Problems to solve =>
a - From the passage on REGAE, extract the text from "A major difference" to "with biological macromolecules.".
b - According to the passage on REGAE, roughly how much are radiation damage effects reduced compared to X-rays?

Passage to read =>
For ultrafast electron diffraction (UED) experiments DESY is developing and operating the accelerator-based high energy electron facility REGAE. It provides 2 – 5 MeV electron pulses with a charge of typically 100 fC and a pulse duration down to 20 fs and is ideally well suited for time-resolved diffraction experiments. REGAE is currently the only working MeV UED facility in Europe. While other institutes are planning similar facilities, with REGAE DESY is several years ahead of these and taking a lead position in Europe.
A major difference between diffraction experiments withs electrons and X-rays is their different interaction with matter. Electrons interact with the nucleus instead of inner shell orbitals which increases the sensitivity towards lighter atoms and here in particular hydrogen atoms, which provide relatively poor contrast in X-ray experiments. These makes electrons the ideal probe for thin samples of low-Z materials, such as biomolecules or many battery materials, which provide only weak scattering contrast in X-ray experiments.

With radiation damages effects being reduced by about a factor of 1000 compared to X-rays and the better visibility of hydrogen atoms, REGAE offers a great potential for diffraction experiments with biological macromolecules.

Records supplied =>
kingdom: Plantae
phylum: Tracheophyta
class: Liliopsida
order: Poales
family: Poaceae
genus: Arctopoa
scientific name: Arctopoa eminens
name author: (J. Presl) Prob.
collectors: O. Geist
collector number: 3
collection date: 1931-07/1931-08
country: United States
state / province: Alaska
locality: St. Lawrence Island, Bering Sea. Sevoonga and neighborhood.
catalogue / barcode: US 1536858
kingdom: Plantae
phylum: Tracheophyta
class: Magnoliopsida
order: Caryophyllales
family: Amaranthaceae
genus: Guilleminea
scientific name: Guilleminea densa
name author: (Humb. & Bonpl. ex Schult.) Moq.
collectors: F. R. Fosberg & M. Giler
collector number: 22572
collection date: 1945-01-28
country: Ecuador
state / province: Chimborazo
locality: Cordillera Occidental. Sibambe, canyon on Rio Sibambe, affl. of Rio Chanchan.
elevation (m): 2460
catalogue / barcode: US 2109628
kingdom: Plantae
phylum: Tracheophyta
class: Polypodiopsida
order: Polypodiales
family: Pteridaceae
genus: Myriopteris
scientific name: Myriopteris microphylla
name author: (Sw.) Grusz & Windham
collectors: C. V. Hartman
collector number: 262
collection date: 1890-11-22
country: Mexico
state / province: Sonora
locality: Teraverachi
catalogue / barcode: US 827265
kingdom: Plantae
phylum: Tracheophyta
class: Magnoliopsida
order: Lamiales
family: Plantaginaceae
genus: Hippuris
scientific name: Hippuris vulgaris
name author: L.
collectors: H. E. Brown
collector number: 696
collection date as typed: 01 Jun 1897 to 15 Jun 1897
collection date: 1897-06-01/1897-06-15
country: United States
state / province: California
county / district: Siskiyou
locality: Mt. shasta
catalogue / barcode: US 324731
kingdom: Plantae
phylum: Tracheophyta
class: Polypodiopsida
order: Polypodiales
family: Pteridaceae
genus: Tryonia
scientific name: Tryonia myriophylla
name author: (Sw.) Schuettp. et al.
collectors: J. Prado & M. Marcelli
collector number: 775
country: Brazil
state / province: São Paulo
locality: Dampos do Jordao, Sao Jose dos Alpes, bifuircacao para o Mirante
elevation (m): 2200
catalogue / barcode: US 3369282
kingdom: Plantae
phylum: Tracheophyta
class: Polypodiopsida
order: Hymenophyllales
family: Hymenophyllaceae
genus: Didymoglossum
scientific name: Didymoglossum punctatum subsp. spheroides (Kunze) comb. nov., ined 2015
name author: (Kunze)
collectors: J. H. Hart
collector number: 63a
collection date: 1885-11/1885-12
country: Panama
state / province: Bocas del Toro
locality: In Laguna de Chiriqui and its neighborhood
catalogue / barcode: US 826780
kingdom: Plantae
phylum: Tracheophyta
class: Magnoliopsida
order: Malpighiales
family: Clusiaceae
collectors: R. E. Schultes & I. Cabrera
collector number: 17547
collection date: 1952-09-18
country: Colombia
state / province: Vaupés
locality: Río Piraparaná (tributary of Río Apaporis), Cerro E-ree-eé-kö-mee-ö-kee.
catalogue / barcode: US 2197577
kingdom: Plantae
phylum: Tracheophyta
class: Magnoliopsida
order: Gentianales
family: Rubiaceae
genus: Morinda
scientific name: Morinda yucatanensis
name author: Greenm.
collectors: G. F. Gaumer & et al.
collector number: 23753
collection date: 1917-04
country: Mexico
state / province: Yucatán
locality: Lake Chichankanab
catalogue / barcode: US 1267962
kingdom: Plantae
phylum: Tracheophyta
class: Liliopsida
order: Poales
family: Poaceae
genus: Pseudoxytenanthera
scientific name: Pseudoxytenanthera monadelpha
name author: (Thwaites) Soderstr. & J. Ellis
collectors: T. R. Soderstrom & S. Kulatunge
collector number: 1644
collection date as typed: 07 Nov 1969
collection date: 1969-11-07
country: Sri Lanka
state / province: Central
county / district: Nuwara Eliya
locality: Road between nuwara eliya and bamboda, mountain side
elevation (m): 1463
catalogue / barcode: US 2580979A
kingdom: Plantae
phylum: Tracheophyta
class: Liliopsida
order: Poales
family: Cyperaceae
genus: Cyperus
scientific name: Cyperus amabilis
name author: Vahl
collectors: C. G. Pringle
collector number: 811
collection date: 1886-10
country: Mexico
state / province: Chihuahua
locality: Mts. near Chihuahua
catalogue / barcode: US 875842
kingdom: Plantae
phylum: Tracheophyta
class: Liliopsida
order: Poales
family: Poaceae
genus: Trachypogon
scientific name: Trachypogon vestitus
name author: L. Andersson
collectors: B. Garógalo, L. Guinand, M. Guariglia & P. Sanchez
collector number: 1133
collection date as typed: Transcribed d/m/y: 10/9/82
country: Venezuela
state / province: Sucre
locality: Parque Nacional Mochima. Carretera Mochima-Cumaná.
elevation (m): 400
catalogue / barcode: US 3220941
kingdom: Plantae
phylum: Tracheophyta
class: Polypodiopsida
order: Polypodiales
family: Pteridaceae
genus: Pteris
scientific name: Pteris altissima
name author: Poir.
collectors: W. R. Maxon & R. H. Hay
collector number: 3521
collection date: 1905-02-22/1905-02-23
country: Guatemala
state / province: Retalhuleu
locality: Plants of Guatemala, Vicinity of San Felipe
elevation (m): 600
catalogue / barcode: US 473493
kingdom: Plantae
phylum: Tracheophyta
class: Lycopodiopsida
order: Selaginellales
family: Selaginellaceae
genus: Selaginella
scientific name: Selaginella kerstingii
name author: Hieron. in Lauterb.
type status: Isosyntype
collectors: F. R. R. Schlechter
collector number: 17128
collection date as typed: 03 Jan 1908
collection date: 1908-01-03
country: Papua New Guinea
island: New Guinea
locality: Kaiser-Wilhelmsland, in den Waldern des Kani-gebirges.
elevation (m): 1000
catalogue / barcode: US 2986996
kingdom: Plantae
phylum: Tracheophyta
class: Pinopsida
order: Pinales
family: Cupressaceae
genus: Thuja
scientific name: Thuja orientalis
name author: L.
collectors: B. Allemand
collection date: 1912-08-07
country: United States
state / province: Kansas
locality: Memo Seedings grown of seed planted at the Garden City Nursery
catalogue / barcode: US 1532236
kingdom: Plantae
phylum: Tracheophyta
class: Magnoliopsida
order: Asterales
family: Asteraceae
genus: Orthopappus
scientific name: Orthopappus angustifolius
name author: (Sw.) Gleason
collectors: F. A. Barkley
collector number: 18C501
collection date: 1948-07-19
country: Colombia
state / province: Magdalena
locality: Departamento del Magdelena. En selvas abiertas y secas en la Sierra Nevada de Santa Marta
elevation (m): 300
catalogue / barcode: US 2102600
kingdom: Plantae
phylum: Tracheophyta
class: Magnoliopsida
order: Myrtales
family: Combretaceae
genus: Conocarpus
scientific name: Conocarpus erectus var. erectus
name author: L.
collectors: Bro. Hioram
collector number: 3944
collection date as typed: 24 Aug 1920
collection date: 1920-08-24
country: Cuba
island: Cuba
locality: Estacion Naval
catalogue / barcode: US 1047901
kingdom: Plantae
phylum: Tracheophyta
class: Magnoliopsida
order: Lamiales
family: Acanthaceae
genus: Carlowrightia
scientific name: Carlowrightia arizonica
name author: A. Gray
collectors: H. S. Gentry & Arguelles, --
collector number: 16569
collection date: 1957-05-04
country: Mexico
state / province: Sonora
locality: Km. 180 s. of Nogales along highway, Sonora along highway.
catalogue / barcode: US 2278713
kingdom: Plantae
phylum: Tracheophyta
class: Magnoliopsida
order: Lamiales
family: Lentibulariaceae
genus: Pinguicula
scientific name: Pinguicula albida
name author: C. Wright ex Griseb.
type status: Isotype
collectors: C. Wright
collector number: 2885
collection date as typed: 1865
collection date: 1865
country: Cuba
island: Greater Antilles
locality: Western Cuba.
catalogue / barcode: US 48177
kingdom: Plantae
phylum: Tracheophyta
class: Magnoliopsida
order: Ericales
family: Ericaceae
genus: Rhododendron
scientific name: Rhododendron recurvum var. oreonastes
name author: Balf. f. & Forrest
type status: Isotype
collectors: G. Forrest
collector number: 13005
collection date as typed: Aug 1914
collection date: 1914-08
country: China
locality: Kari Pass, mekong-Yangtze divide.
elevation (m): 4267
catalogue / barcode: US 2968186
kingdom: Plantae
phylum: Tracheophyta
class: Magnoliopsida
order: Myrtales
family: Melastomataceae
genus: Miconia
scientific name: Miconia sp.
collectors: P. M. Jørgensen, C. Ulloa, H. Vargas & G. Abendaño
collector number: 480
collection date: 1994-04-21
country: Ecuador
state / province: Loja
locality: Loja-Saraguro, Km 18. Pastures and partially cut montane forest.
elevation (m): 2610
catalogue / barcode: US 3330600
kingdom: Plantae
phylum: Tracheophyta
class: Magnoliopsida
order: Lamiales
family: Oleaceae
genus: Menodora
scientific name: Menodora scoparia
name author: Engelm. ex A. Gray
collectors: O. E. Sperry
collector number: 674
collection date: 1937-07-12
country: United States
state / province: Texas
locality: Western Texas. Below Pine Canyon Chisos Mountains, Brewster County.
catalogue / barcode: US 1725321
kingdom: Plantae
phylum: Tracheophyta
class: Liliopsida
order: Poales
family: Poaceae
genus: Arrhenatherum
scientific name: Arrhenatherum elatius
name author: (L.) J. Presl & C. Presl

Per-task outputs =>
a -
A major difference between diffraction experiments withs electrons and X-rays is their different interaction with matter. Electrons interact with the nucleus instead of inner shell orbitals which increases the sensitivity towards lighter atoms and here in particular hydrogen atoms, which provide relatively poor contrast in X-ray experiments. These makes electrons the ideal probe for thin samples of low-Z materials, such as biomolecules or many battery materials, which provide only weak scattering contrast in X-ray experiments.

With radiation damages effects being reduced by about a factor of 1000 compared to X-rays and the better visibility of hydrogen atoms, REGAE offers a great potential for diffraction experiments with biological macromolecules.

b - By about a factor of 1000.